A new report from the good people at the North Carolina Poverty Research Fund is shining new light on an important area in which the General Assembly has been doing its worst to attack and undermine the independence of the judiciary: the micromanagement of court fines and fees.
The report is entitled “Forcing Judges to Criminalize Poverty: Eroding Judicial Independence in North Carolina” and in it, authors Gene Nichol and Heather Hunt build on their past research efforts regarding the burdensome nature of court fines and fees for poor people. As Nichol and Hunt explain, state lawmakers have, through their repeated enactment of news laws in recent years limiting the ability of judges to use their discretion in meting out fines and fees, done great damage the basic concept of of an independent judiciary.

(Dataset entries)
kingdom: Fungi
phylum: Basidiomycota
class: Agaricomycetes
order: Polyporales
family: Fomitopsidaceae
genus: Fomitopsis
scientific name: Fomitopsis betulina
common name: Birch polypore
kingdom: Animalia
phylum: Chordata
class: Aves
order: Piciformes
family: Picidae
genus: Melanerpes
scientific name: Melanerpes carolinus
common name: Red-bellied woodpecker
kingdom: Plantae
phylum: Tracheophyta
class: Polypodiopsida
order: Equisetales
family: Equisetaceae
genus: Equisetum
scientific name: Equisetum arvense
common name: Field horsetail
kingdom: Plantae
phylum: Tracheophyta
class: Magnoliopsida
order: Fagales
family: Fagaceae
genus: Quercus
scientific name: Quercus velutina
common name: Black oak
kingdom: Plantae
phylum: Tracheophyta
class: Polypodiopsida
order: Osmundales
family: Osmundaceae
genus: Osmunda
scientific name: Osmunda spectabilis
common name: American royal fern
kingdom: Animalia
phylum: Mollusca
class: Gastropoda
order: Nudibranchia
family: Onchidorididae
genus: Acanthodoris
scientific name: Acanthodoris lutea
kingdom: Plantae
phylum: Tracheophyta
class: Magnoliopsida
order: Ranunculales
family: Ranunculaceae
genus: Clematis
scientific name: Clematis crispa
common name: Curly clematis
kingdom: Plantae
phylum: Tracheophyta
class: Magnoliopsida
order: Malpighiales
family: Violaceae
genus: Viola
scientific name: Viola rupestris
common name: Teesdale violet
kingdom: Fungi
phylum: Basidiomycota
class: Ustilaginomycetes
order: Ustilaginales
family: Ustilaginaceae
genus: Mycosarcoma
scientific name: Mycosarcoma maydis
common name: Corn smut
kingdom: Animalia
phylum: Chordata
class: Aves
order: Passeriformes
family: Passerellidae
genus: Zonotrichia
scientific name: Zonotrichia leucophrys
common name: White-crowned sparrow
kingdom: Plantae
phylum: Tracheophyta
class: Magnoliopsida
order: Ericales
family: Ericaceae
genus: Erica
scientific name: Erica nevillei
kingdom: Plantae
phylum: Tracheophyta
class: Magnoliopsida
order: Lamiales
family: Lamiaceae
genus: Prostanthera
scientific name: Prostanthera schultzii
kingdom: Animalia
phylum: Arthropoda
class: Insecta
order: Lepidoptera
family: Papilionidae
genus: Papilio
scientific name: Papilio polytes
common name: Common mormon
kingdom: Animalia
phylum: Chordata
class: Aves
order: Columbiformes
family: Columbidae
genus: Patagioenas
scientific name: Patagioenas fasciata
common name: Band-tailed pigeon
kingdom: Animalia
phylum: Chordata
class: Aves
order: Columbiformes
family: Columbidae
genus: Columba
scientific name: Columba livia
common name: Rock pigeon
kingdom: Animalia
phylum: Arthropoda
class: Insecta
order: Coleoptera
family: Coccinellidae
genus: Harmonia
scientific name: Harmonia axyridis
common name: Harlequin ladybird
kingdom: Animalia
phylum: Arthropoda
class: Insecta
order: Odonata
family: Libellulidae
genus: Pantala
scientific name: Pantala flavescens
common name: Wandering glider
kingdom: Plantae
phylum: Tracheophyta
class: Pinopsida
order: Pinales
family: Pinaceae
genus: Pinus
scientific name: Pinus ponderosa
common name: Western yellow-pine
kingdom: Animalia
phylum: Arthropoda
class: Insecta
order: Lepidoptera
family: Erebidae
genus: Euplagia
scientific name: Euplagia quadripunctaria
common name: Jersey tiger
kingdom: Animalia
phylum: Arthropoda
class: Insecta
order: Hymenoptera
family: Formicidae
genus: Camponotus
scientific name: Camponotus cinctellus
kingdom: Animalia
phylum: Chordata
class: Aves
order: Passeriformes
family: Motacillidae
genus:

### [What this task involves]
List every person and every organization named in the passage on court fines and fees, each only once. Answer using only the text passage; the rows are not needed.

### [Expected answer]
North Carolina Poverty Research Fund; General Assembly; Gene Nichol; Heather Hunt